Plant-derived flavanol (-)epicatechin mitigates anxiety in association with elevated hippocampal monoamine and BDNF levels, but does not influence pattern separation in mice

Abstract

Flavanols found in natural products such as cocoa and green tea elicit structural and biochemical changes in the hippocampus, a brain area important for mood and cognition. Here, we evaluated the outcome of daily consumption of the flavanol (-)epicatechin (4 mg per day in water) by adult male C57BL/6 mice on measures of anxiety in the elevated plus maze (EPM) and open field (OF).

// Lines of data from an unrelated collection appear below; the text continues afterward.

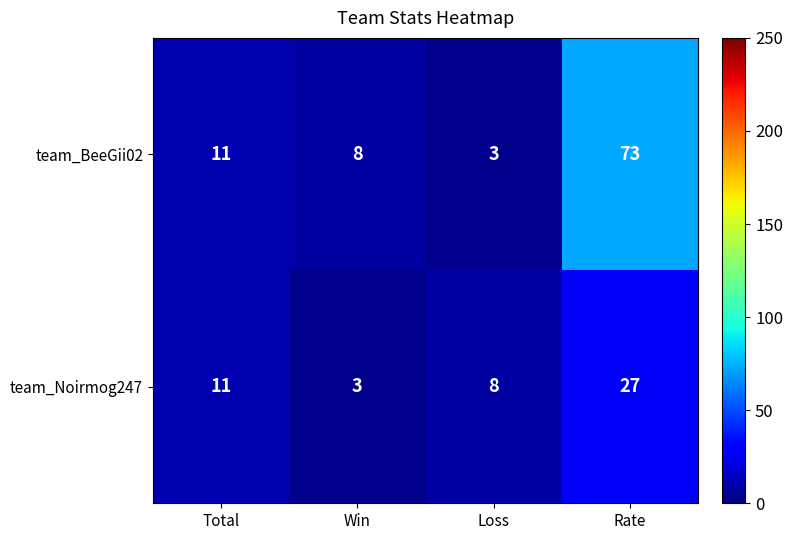

What is the sum of the team_Noirmog247 values at Rate and Win?

30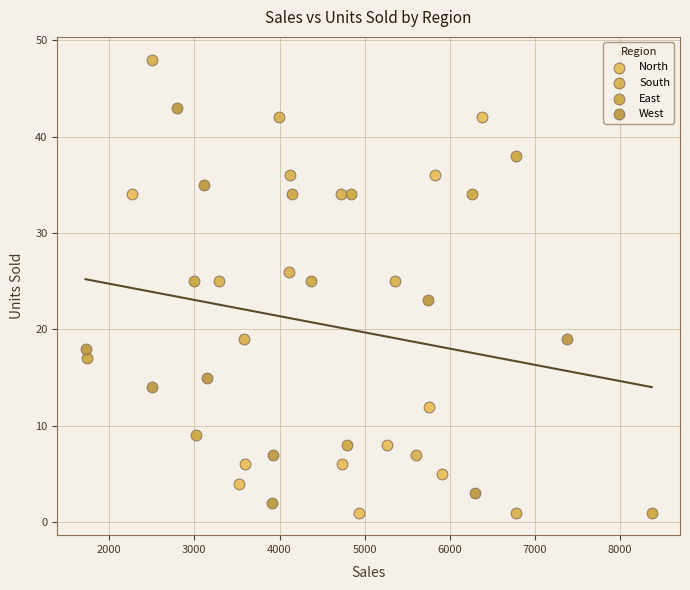

Which series has the widest spread of Y values?

South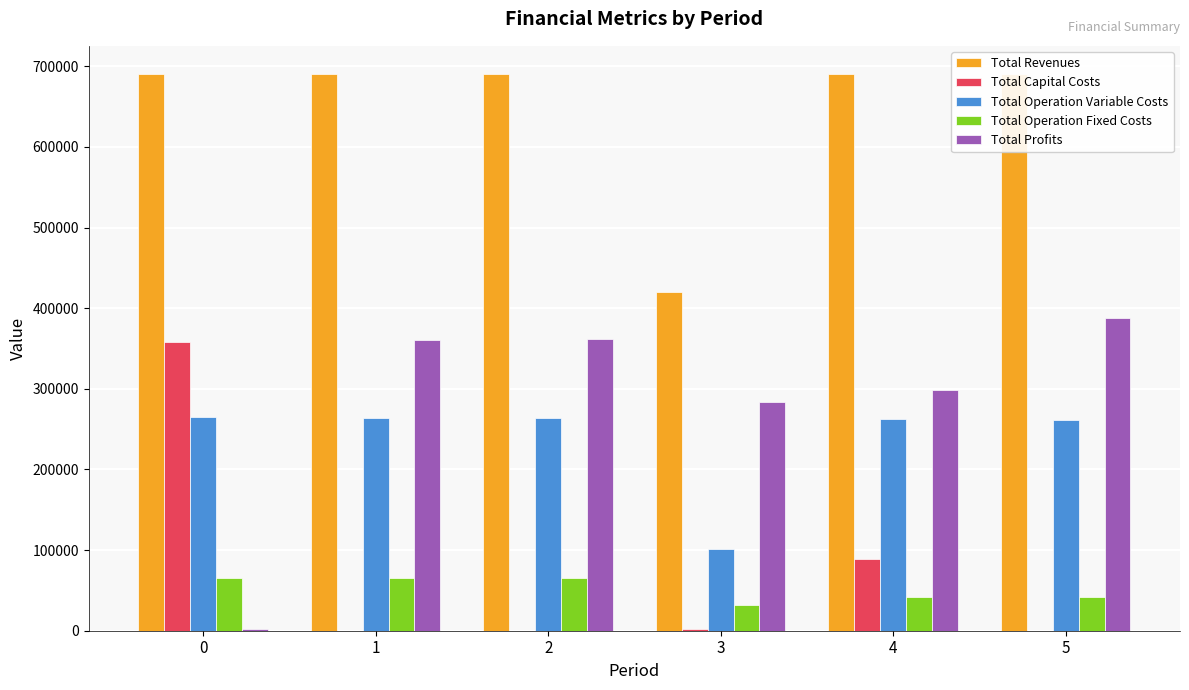

What is the maximum value shown in the chart?

690827.8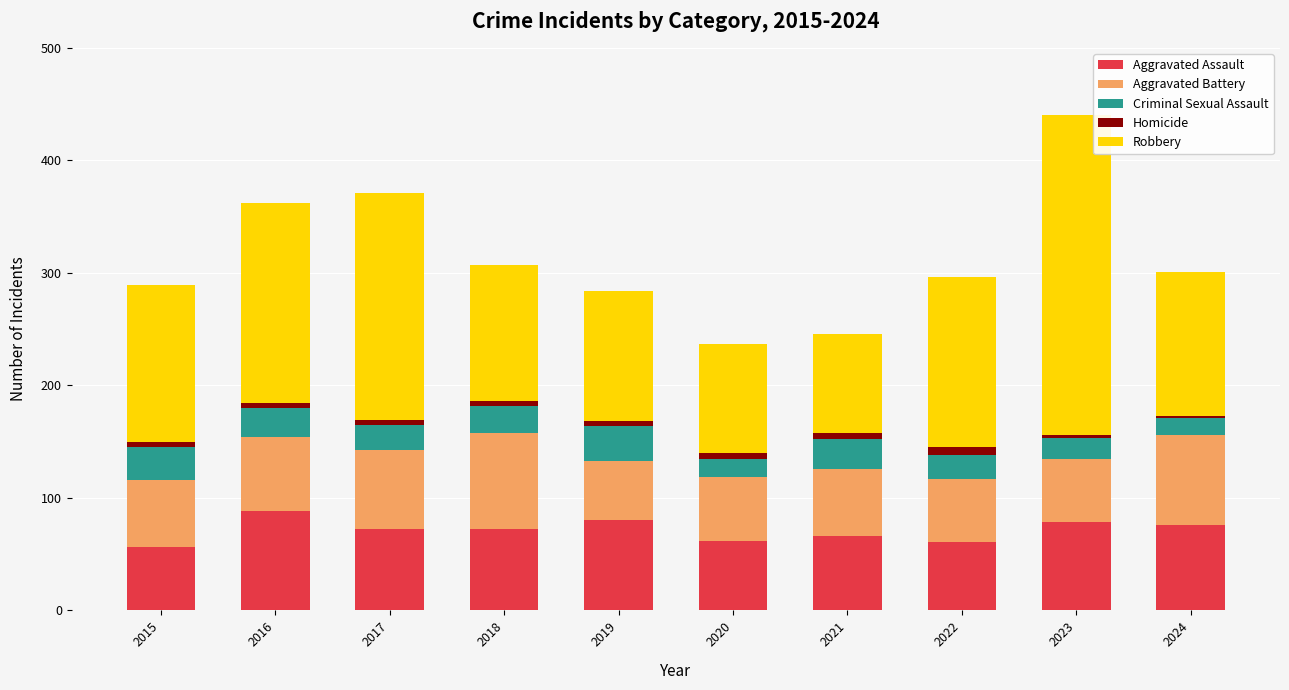

What is the lowest value of the Aggravated Assault series?

56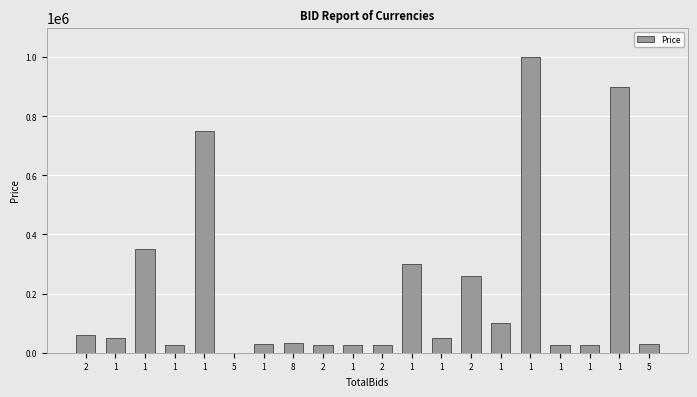

Reading left to right, what are all the values shown in this chart?

61000	50000	350000	25000	750000	700	30000	32000	26000	25000	26000	300000	50000	260000	100000	1000000	25000	25000	900000	30000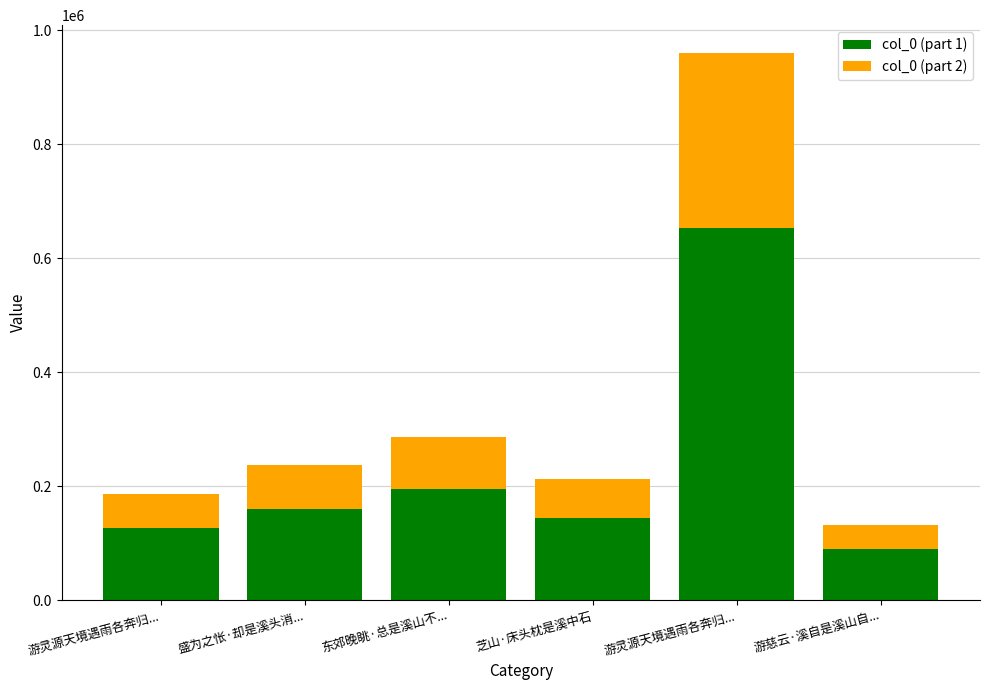

What is the total value across all series at 盛为之怅·却是溪头消...?

236368.0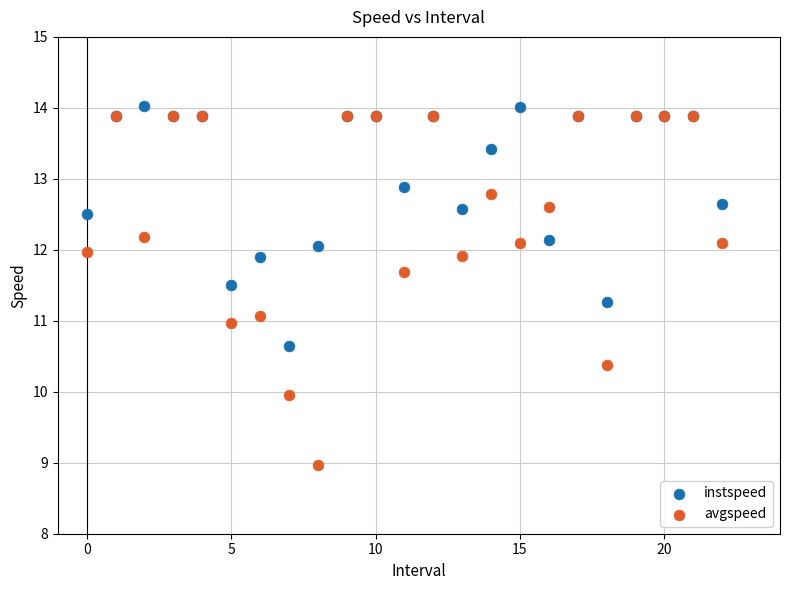

What are all the series names shown in the legend?

instspeed, avgspeed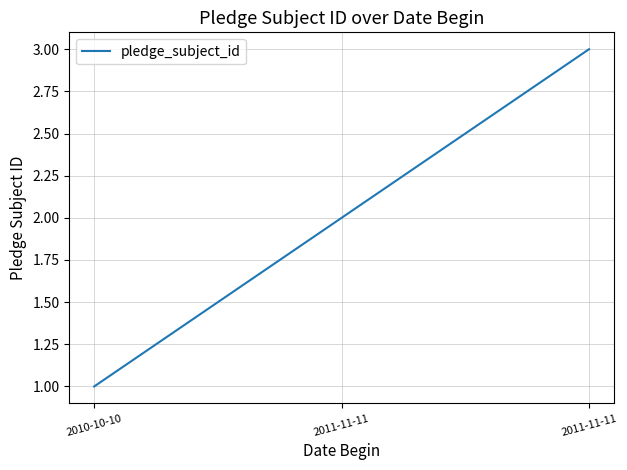

What is the label of the 1st point from the left?

2010-10-10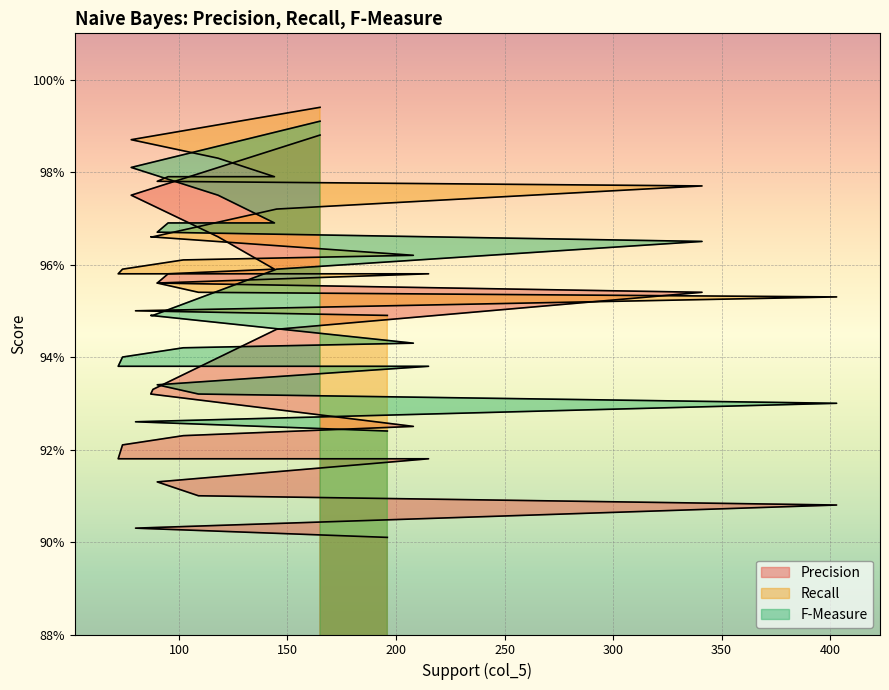

What is the total value across all series at 90?

2.9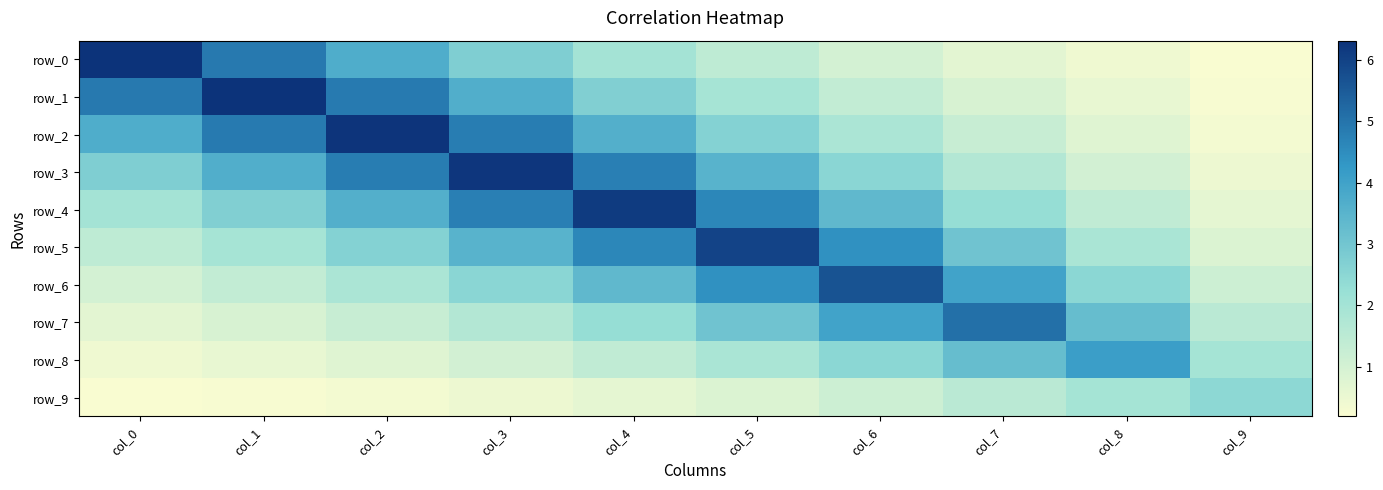

List the series in order of their peak value, highest first.

row_0, row_1, row_2, row_3, row_4, row_5, row_6, row_7, row_8, row_9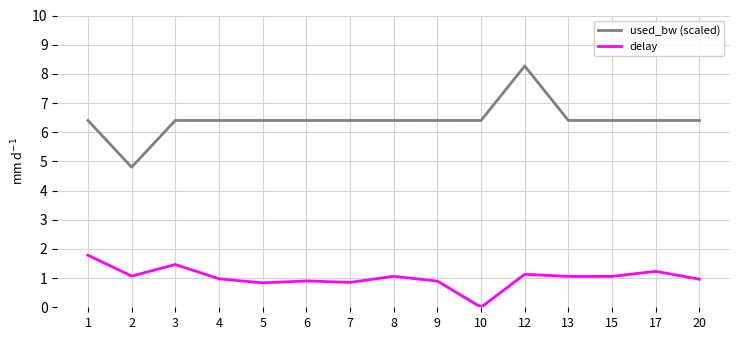

What is the difference between the maximum and second lowest values in the used_bw (scaled) series?

1.9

Furthermore, pattern separation, the ability to distinguish between closely spaced identical stimuli, considered to be mediated by the hippocampal dentate gyrus (DG), was tested using the touchscreen. To investigate mechanisms through which (-)epicatechin may exert its effects, mice were injected with bromodeoxyuridine (50 mg kg(-1)) to evaluate adult hippocampal neurogenesis. In addition, monoaminergic and neurotrophin signaling pathway proteins were measured in tissue derived from subject cortices and hippocampi. Flavanol consumption reduced anxiety in the OF and EPM. Elevated hippocampal and cortical tyrosine hydroxylase, downregulated cortical monoamine oxidase-A levels, as well as increased hippocampal brain-derived neurotrophic factor (BDNF) and pro-BDNF support the flavanol's anxiolytic effects. In addition, elevated pAkt in hippocampus and cortex was observed. (-)Epicatechin ingestion did not facilitate touchscreen performance or DG neurogenesis, suggesting a non-neurogenic mechanism. The concurrent modulation of complementary neurotrophic and monoaminergic signaling pathways may contribute to beneficial mood-modulating effects of this flavanol.

Figure 1

Pattern separation and adult hippocampal neurogenesis. (a) Timeline of the experiments (TS, touchscreen; TT, task training; PT, probe trials; B, BrdU injections; OF, open field; EPM, elevated plus maze; w, weeks of age). (b) The touchscreen paradigm acquisition of big and small separation between two identical stimuli was tested in control (CON) and (−)epicatechin (EC)-treated mice, which were trained to reach a criterion where seven of eight trials were performed correctly. Pattern separation did not differ between the CON and EC groups when the separation between the stimuli was either large or small. (c) Bromodeoxyuridine (BrdU)-positive cell number did not differ between the groups. (d) The percentage of new DG neurons showed no differences between CON and EC-treated mice. Photomicrographs of new cells surviving 9 weeks after the last BrdU injection, in tissue derived from (e) CON and (f) EC-treated subjects. Neuronal phenotype was determined by double-labeling for BrdU (green) and NeuN (red) in (g) CON and (h) EC-treated mice. Error bars denote s.e.m.

Figure 2

Behavioral and cellular assays relevant to mood. (a–c) Anxiety was assayed in the open field (OF) and the elevated plus maze (EPM). (a) Animals were placed inside the OF chamber for 30 min following 7 weeks of (−)epicatechin (EC) consumption. The ratio of time spent and of distance (DIST) travelled by EC subjects in the center of the chamber, relative to the periphery, was significantly higher than that of controls (CON). (b) Total distance travelled in the OF did not differ between the groups. (c) In the EPM, subjects consuming EC displayed no preference between the open or closed arms, whereas CON animals spent a significantly greater amount of time in the closed arms than in the open arms. (d and e) Hippocampi and cortices were assayed for tyrosine hydroxylase (TH), monoamine oxidase (MAO)-A and MAO-B. (d) EC-consuming animals evinced significantly greater hippocampal expression of TH. (e) Increased expression of TH and a reduction in MAO-A was observed in the cortices of EC-supplemented animals (*P<0.05). GADPH, glyceraldehyde-3-phosphate dehydrogenase. Error bars denote s.e.m.

Figure 3

Neurotrophin brain-derived neurotrophic factor (BDNF) and related signaling pathway proteins. (a and b) Immunoblotting of hippocampal and cortical tissue derived from the behaviorally tested animals. (a) (−)Epicatechin (EC)-consuming animals evinced significantly greater expression of pro-BDNF and BDNF proteins in the hippocampus. (b) Growth factor levels did not change in the cortex. (c and d) EC increased the expression of pAkt in the hippocampus and cortex with respect to the control group. (e and f) Neither pERK2 nor pCREB levels were modified by the intake of EC in the hippocampus and cortex. (*P<0.05). Error bars denote s.e.m.